Assembly by Natasha Brown – Book
This little book, Assembly by Natasha Brown, packs a big wallop. Our narrator is unnamed, but we get to be inside her head. She is a Black woman living in London, a British citizen who White Brits still see as an interloper, a colonial intruder, easy to focus on as a person of color who cannot hide in the whiteness that Britain feels is its historical identity.
Our brilliant and disciplined lady had worked her way up from the bottom at her bank to a corner office, although she has to share it with a White contender who management does not want to slight. What has our winner had to give up to get here? She repeats the word “assimilation,” not with approval. She lives in a world of White folks now and there is money, security, savings, a fine apartment, the White boyfriend, son of a wealthy and famous politician.

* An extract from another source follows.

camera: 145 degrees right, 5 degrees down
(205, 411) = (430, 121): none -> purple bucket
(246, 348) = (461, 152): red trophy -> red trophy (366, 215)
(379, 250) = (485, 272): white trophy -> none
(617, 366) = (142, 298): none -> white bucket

Her boyfriend intends to follow in his father’s footsteps. He mentions Bill DeBlasio whose Black wife probably helped him get elected in NYC. She, his Black girlfriend will be an asset.

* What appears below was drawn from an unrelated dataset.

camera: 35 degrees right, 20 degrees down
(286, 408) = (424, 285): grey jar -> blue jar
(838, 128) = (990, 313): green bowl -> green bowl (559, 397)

She has been invited to come for the weekend to the family pile and to attend a party. So many wins in her life, but she is empty – cannot help feeling that her choice doesn’t fit her, doesn’t feed her soul (although, there is no talk of souls).
She is in hostile territory, judged by those who felt they deserved the win, that she was promoted only to help the bank appear diverse, a woman, a Black woman. She, on the other hand, feels no closeness, no warmth in her working life. Her coworkers at this level are mostly middle-aged White men with pallid skin and flabby bodies.
Even her personal life seems bleak and lonely. When she arrives at her boyfriend’s house, she is greeted warmly, but in the morning, when the mother and daughter are at work in the kitchen helping the caterers, the mother doesn’t include her in the camaraderie of the kitchen or give her a little job to do, instead she sends her off on a walk.
She, our narrator, observes her life; she doesn’t inhabit it. Her description of her potential mother-in-law chewing a piece of toast is mechanical, anatomical, and extremely unflattering. It reveals her position as an outsider. This is not just a class phenomenon, it’s about race.
Women who move up the career chain can relate to the loneliness of succeeding in a male world, but they do not have the added set of negative cultural experiences that Black people, and especially Black women, share as a sad legacy of past White cultural crimes. Our narrator has another challenge and how she is planning to deal with it is possibly tied into her fear that the winning may, in fact, be losing – a dynamic she chose, without realizing how empty it would make her feel. Terrible to think that our culture cannot find a warm place even when a Black person succeeds on terms White people define.
The style and flow of the prose in Assembly, the lack of prose structure, is part of this little book’s power. We need your voice, Natasha Brown, and your talent.